The Federal Reserve estimates that across the income spectrum, President Biden’s plan will lead to more than 31 percent of all borrowers (approximately 12 million in total) having their entire student loan debt eliminated; roughly $321 billion forgiven in an instant.
With inflation already at a year-over-year rate of 8.5 percent, this would be disastrous.
President Biden simply does not have the power to forgive student loan debt.
“Student loan debt relief is spending that raises demand and increases inflation,” said liberal economist Larry Summers.  “It consumes resources that could be better used helping those who did not, for whatever reason, have the chance to attend college. It will also tend to be inflationary by raising tuitions.”

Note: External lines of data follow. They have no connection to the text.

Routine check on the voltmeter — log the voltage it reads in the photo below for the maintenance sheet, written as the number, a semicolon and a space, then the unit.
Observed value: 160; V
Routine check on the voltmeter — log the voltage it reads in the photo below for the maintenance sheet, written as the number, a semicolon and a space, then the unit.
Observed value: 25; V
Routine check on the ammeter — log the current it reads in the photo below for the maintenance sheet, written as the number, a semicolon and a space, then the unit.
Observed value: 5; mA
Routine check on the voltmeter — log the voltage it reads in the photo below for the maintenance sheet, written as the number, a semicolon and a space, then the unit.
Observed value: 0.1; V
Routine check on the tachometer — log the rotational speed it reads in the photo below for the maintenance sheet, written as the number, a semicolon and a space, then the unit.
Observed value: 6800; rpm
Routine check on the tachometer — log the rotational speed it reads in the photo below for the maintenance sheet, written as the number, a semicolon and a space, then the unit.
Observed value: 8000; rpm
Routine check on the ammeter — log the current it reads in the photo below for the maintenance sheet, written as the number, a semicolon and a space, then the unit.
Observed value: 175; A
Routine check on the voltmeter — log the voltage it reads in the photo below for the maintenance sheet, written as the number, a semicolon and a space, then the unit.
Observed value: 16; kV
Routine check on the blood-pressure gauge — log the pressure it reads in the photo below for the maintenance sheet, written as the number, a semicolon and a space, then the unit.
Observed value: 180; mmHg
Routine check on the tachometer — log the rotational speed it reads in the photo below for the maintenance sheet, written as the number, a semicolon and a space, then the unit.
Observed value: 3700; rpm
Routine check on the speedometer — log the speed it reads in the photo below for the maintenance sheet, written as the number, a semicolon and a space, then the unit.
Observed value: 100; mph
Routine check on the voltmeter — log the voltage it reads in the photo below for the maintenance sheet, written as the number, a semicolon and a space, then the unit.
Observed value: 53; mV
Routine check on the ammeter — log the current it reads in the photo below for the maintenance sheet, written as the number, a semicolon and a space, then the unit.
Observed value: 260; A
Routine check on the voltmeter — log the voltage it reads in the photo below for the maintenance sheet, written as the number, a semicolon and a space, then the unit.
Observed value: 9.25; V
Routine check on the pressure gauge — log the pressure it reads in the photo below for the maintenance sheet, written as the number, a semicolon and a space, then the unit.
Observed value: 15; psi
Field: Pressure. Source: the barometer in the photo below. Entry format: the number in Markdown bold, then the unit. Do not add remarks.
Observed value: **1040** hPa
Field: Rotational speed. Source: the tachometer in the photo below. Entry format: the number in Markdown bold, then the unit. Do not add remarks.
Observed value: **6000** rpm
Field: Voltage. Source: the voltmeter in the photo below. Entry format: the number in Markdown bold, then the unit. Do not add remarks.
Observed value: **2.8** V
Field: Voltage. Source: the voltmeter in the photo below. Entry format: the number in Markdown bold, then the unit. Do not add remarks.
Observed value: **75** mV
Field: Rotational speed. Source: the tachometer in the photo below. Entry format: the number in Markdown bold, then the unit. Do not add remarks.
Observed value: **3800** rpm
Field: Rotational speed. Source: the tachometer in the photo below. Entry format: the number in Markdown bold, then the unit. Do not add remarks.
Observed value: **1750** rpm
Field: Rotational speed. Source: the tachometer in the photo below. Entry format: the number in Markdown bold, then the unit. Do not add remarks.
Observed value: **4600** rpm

Summers, who correctly predicted that Biden’s $1.9 trillion stimulus package would bring about out-of-control inflation (which it did), understands that a sudden injection of hundreds of dollars per month in the average borrower’s budget will necessarily lead to greater consumer demand and even further strain on an already overstressed supply chain.
The sudden influx of more than $700 billion in new federal spending from the ironically titled Inflation Reduction Act combined with more than $300 billion more in student loan forgiveness will create $1 trillion of new inflationary pressure at the exact moment the nation’s economy can least accept it.
Moreover, President Biden simply does not have the power to forgive student loan debt.  House Speaker Nancy Pelosi has said so multiple times in the past year.
“People think that the President of the United States has the power of debt forgiveness,” she said this Spring.  “He does not.  He can postpone, he can delay, but he does not have that power.  That has to be an act of Congress.”
The Department of Education agreed, declaring earlier this year that Biden “does not have the statutory authority to cancel, compromise, discharge, or forgive, on a blanket or mass basis, principal balances of student loans, and/or to materially modify the repayment amounts or terms thereof.”
Both Pelosi and the Department of Education are correct.  Biden’s plan is as patently unlawful as it is politically reckless.  It would subsidize the affluent at the expense of the very people that good ol’ working class Joe promised to represent.
Not only will their taxes pay for the elimination of debt for six-figure earners, but they will also pay a greater share of their income toward the increase in inflation that this sudden injection of money will bring about.
If President Biden is a socialist, he is a terrible one since he is robbing the poor to pay the rich.